From Œtylus to Thalamæ the distance by road is about 80 stades, and by the roadside is a temple and oracle of Ino. They get their oracular responses asleep, for whatever they want to know the goddess shews them in dreams. And there are two brazen statues in the open air part of the temple, one of Pasiphae, and one of the Sun. What the statue in the temple is made of is not easy to see from the quantity of the garlands, but they say that it too is of brass. And fresh water flows from a sacred fount, called the water of the Moon. Pasiphae indeed is not the indigenous goddess of the people of Thalamæ.
And about twenty stades from Thalamæ is a place called Pephnos, by the sea. There is a little island in front of it not greater than a big rock, which is also called Pephnos, and the people of Thalamæ say that it was the birthplace of Castor and Pollux. Alcman also gives us the same account I know in one of his poems. But they do not say that they were brought up at Pephnos, for Hermes took them to Pellana. And in this island there are brazen statues of Castor and Pollux about a foot high in the open air. These the sea cannot move from their position, though in winter time it dashes violently over the rock. This is indeed wonderful, and the ants there are whiter in colour than ants generally. The Messenians say that the island originally belonged to them, so that they claim Castor and Pollux as theirs rather than as deities of the Lacedæmonians.

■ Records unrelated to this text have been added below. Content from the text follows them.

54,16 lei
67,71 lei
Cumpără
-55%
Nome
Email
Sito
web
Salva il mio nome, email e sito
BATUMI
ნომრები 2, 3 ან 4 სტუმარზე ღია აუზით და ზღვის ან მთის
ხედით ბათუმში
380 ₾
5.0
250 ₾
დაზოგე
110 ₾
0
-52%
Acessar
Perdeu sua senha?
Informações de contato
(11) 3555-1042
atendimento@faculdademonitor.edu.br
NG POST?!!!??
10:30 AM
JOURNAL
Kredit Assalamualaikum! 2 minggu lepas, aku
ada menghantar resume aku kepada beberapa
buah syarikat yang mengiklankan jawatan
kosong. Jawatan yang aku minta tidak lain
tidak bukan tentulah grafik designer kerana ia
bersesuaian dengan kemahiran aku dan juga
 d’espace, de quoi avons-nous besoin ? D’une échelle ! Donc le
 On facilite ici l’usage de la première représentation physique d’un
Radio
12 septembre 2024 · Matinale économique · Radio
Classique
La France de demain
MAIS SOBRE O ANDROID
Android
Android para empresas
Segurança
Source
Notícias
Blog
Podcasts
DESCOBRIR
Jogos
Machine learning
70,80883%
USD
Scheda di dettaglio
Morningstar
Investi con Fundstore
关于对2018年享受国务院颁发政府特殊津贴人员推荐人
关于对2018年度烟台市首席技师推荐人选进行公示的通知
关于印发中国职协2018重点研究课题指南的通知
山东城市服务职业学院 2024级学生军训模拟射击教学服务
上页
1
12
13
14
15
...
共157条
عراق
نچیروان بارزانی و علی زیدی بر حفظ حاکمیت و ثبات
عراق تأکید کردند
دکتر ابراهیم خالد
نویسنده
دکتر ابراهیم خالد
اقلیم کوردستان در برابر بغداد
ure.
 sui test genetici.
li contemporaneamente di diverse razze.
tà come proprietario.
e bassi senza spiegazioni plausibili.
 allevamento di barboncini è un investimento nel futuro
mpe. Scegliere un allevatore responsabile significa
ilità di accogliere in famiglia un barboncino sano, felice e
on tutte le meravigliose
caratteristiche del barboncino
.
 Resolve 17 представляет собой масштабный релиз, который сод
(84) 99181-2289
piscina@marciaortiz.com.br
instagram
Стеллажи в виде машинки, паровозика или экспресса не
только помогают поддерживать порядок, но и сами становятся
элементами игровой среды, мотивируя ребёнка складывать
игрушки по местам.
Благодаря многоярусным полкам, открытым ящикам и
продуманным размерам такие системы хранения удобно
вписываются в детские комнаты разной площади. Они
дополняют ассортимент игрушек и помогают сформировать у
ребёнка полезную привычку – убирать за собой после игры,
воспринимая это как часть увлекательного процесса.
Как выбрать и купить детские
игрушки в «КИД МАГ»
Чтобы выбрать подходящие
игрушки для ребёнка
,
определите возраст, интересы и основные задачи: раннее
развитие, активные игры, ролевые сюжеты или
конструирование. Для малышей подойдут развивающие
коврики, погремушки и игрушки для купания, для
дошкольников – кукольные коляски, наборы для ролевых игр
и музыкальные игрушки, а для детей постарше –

About twenty stades from Pephnos is Leuctra. Why it was so called I do not know: but if it was from Leucippus the son of Perieres, as the Messenians say, this will be why they honour Æsculapius here most of all the gods, as the son of Arsinoe the daughter of Leucippus. And there is a statue of Æsculapius in stone, and one of Ino in another part of the town. There is also a temple and statue of Cassandra the daughter of Priam, who is called Alexandra by the people of Leuctra: and there are some wooden statues of Carnean Apollo, who is worshipped in the same way as by the Lacedæmonians at Sparta. And in the citadel there is a temple and statue of Athene. And there is a temple and grove of Eros, and in winter-time water flows through the grove: but the leaves that fall from the trees in autumn could never be carried away by the water even if it were very plentiful. But what I know happened in my time at a part of Leuctra near the sea, I will now relate. The wind fanned a fire in the wood so that it burnt down most of the trees: and when the spot became bare, there was a statue of Ithomatan Zeus discovered which had been erected there. The Messenians say that this is a proof that Leuctra was originally part of Messenia. But Ithomatan Zeus might have received honours from the Lacedæmonians as well, if they originally lived at Leuctra.